AODr. Ariel Ortiz®

Education · Major Section

The GLP-1 era — and where surgery fits now.

GLP-1 medications have changed the landscape of obesity treatment. This page is a balanced, educational view from a metabolic surgeon — what the medications do, where surgery still has a role, and what long-term care actually requires.

Educational content. Not a substitute for individualized medical advice.

01

How GLP-1 medications changed obesity treatment

Semaglutide and tirzepatide have demonstrated weight-loss outcomes in the 15–22% range — territory that previously belonged almost exclusively to bariatric surgery. That alone has reshaped the conversation. For the first time, an effective non-surgical option exists for many patients.

02

What the medications actually do

GLP-1 receptor agonists modulate appetite, satiety, gastric emptying, and glycemic control. They do not, by themselves, change the underlying biology of fat-mass regulation. When the medication is discontinued, the body's defended weight setpoint largely reasserts itself.

03

Current role of medications

Pharmacotherapy is a first-line option for many patients with class I and class II obesity, an adjunct before or after surgery, and a critical tool for patients who are not surgical candidates or who decline surgery.

04

Combination therapies

Surgery + medication strategies — typically a sleeve gastrectomy or bypass followed by GLP-1 maintenance — are an area of active research.

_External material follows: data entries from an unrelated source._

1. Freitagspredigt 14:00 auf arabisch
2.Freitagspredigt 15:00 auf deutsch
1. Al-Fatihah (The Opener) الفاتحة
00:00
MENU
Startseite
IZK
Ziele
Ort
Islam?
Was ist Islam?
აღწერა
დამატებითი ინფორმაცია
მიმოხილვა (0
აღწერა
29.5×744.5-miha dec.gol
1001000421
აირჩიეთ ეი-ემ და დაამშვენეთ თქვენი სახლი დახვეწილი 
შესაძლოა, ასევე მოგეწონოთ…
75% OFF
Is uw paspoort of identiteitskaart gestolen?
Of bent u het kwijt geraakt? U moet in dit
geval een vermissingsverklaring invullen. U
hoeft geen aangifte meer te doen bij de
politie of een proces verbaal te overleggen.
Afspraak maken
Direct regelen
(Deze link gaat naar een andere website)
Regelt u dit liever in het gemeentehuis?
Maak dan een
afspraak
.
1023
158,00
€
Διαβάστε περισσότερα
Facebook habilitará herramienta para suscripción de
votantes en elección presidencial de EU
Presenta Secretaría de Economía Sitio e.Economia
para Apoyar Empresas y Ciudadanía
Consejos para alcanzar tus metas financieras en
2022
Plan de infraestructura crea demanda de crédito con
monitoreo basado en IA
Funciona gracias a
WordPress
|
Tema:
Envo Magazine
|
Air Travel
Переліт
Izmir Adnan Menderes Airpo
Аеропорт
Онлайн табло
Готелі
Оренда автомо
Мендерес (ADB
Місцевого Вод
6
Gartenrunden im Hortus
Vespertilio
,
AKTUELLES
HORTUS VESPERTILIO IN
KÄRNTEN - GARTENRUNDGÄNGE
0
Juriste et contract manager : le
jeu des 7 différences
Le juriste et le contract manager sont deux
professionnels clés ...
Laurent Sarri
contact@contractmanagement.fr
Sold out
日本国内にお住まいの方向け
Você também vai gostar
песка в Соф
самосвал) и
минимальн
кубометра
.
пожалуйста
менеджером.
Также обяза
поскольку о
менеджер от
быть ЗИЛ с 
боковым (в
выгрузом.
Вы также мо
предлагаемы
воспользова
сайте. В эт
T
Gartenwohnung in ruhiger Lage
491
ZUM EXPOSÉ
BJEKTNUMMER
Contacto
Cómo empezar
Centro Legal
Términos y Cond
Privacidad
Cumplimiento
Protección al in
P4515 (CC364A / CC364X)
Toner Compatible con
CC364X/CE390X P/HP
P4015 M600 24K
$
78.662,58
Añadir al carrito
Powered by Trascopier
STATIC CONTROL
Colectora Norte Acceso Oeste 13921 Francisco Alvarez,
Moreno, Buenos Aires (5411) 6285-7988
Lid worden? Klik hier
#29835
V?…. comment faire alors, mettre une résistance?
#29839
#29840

Early signals suggest improved durability of weight loss and improved metabolic markers compared to either modality alone, though long-term trials are ongoing.

05

Transitioning after GLP-1

Many patients arrive at our clinic having lost significant weight on GLP-1 medication but unable to tolerate ongoing therapy — due to cost, side effects, or insurance changes. For these patients, metabolic surgery is often the most durable next step, and the preoperative weight loss is a clinical advantage.

06

Long-term metabolic care

Obesity is a chronic disease. GLP-1 medications, surgery, and behavioral support are all tools — none of them are cures. Patients deserve a clinical relationship that lasts decades, not weeks, and a treatment plan that adapts as their biology and circumstances change.

07

What I tell my patients

There is no single 'best' treatment. There is the best treatment for you, this year, given your biology, your tolerance, your access, and your goals. That decision deserves time, expertise, and honest conversation — not a one-size-fits-all algorithm.

08

The future

Next-generation triple agonists, oral formulations, longer-duration injectables, and new combination protocols are all in advanced trials. The next five years will look very different from the last five. The principles, however — long-term follow-up, individualized care, and respect for the biology — will not change.

"There is no single best treatment. There is the best treatment for you, this year, given your biology, your tolerance, your access, and your goals."